#### Aim of the task:
Reproduce every line of text from the items below, keeping each one unchanged and in the same order, but leave out the images.

#### Data for this task:

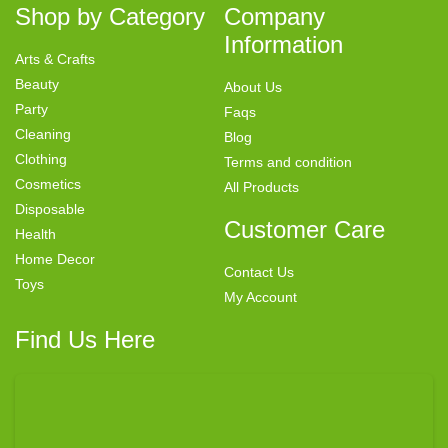
Shop by Category
Company
Information
Arts & Crafts
Beauty
About Us
Party
Faqs
Cleaning
Blog
Clothing
Terms and condition
Cosmetics
All Products
Disposable
Customer Care
Health
Home Decor
Contact Us
Toys
My Account
Find Us Here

#### Reply:
Shop by Category
Company
Information
Arts & Crafts
Beauty
About Us
Party
Faqs
Cleaning
Blog
Clothing
Terms and condition
Cosmetics
All Products
Disposable
Customer Care
Health
Home Decor
Contact Us
Toys
My Account
Find Us Here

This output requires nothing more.